Sur scène, un escabeau en alu, une rampe de projecteurs pas encore installée, un fly-case… bref, un décor un peu en vrac, où quelques accessoires traînent à vue. Sur l’escabeau : un jeune homme, costume noir, chemise blanche. Est-il technicien ? Est-il comédien ? Peu importe. Il a l’air un peu cafardeux et s’adresse au public directement. Il s’empare d'un masque, se le met sur la tête. Un masque de cafard. Qu'il enlève vite fait. On sent un refus violent. Haro sur la déprime, la dépression,… le cafard ! « Boum ! » Quelque chose en lui dit "boum", dans sa poitrine. Progressivement, on perçoit que son personnage a un projet, un projet qu’il veut partager avec nous, assemblée éphémère mais bien présente "ici et maintenant". Il s’agit de célébrer la Joie comme antidote définitif à la dépression, la Joie même comme arme politique ! « Ça ne va pas être simple », nous dit-il, mais sa détermination semble sans faille. Convoquant quelques philosophes dont, évidemment, Spinoza, Montaigne ou Érasme, notre bonhomme développe son projet, l’inventant quasiment en direct devant nous.
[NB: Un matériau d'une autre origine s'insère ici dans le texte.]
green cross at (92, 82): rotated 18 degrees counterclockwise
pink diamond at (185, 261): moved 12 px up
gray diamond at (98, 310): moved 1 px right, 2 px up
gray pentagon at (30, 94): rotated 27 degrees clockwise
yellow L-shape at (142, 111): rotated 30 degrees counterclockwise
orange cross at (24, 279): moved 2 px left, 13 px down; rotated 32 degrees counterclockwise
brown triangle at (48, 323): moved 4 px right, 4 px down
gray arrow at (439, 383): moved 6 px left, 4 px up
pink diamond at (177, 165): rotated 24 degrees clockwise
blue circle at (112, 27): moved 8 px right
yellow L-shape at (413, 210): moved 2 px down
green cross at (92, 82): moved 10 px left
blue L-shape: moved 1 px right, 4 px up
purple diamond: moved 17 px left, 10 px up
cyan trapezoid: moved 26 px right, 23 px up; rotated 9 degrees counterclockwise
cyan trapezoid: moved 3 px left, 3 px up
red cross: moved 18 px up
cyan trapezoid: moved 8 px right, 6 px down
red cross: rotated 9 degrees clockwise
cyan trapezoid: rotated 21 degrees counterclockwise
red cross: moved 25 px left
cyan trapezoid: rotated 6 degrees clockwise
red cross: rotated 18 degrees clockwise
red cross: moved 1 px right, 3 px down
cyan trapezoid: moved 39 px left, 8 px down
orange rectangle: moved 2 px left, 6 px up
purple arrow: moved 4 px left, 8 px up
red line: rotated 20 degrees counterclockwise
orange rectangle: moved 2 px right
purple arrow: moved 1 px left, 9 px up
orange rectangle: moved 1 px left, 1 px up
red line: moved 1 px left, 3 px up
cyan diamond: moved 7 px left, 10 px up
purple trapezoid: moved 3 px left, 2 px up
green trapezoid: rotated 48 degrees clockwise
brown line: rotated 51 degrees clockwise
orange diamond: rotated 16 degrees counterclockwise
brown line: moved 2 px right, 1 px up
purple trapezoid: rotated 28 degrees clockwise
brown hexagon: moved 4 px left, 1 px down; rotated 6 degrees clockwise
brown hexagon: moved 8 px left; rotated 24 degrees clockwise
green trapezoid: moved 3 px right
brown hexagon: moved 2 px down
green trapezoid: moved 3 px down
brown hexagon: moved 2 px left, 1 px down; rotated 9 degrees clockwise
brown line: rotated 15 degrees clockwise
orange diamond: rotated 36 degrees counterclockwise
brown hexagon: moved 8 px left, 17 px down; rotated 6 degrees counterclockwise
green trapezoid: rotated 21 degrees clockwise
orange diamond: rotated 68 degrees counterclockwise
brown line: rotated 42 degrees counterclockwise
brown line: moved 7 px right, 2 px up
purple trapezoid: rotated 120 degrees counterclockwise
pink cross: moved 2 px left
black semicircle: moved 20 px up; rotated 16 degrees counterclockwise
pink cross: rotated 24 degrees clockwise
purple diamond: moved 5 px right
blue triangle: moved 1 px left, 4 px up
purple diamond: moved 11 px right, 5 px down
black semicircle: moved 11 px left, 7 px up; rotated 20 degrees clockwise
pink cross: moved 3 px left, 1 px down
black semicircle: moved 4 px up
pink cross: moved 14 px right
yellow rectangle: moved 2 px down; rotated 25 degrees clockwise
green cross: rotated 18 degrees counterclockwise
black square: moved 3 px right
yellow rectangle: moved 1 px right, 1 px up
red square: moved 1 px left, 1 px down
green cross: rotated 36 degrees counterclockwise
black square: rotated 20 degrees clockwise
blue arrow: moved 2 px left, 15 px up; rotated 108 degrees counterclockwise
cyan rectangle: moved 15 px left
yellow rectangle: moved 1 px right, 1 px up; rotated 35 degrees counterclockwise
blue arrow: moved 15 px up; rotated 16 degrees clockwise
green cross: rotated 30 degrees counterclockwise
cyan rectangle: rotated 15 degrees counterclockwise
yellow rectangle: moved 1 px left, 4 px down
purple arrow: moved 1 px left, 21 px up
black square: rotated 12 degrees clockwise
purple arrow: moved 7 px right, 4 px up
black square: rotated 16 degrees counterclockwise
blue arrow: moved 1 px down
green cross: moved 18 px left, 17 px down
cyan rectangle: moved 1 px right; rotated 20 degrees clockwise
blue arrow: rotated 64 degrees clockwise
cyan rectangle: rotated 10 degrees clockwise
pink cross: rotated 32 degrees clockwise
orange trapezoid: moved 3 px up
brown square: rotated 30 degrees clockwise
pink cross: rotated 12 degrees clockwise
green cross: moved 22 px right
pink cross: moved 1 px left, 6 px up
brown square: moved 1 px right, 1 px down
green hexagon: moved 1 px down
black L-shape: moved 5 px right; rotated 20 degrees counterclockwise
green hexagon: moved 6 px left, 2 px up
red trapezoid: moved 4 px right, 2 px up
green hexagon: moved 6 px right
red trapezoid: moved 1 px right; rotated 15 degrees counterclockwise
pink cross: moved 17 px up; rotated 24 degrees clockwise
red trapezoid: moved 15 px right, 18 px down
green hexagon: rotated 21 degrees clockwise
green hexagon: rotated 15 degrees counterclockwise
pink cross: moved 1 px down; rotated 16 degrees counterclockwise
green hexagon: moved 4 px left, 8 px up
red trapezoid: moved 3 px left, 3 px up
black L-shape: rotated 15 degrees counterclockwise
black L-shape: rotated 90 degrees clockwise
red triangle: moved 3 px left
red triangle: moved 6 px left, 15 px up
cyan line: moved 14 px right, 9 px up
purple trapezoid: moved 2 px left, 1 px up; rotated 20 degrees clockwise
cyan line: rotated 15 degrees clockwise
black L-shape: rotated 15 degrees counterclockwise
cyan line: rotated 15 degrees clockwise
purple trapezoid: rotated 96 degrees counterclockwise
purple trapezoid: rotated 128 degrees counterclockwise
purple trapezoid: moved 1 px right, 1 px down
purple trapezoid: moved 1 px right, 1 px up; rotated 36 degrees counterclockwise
La joie s’oppose à la notion de bonheur, en tout cas tel que nos industries du divertissement le proposent en programmes superficiellement formatés. La Joie, c’est tout autre chose ! On n’est pas passif, on est actif ! On invente, en tout cas on essaie.
Après s’être affublé de cocasses oreilles blanches, en plumes, notre bonhomme se déshabille. Apparaît alors sur sa poitrine le mot "joie" peint en rouge. Quand il se retourne, le même mot apparaît sur le mode spéculaire. Plus de doute possible, notre bonhomme est traversé par la joie ! Il va alors revêtir une robe assez grotesque (on repense là à la Folie d’Érasme) et continuer sa fête philosophico-politique théâtralisée. Et c’est… joyeux ! Entre pensées profondes, hommage à Charles Trénet (évidemment, nous avions eu droit au Boum au début du spectacle, normal que maintenant nous ayons droit à Y’a d’la joie !), et actes dérisoires (jets de confettis).
Un texte très riche et jamais pesant, excellemment porté sur scène par Quentin Barbosa. Dans son personnage, derrière cette envie folle de faire triompher la Joie, il y a de la fragilité, de l’in-quiétude. Barbosa nous laisse deviner tout cela avec beaucoup de finesse. La mise en scène de l’autrice est à la fois inventive, drôle et poétique. Cela transpire le théâtre, au meilleur sens du terme. La Joie !, « comme témoignage d’un amour de la vie, une passion devenue politique qu’il est nécessaire de transmettre aux générations futures », dit Louise Wailly.
- La Joie !, texte et mise en scène Louise Wailly, avec Quentin Barbosa, à Artéphile, 7 rue du Bourg Neuf, à Avignon, à 17 h 30, jusqu’au 26 juillet.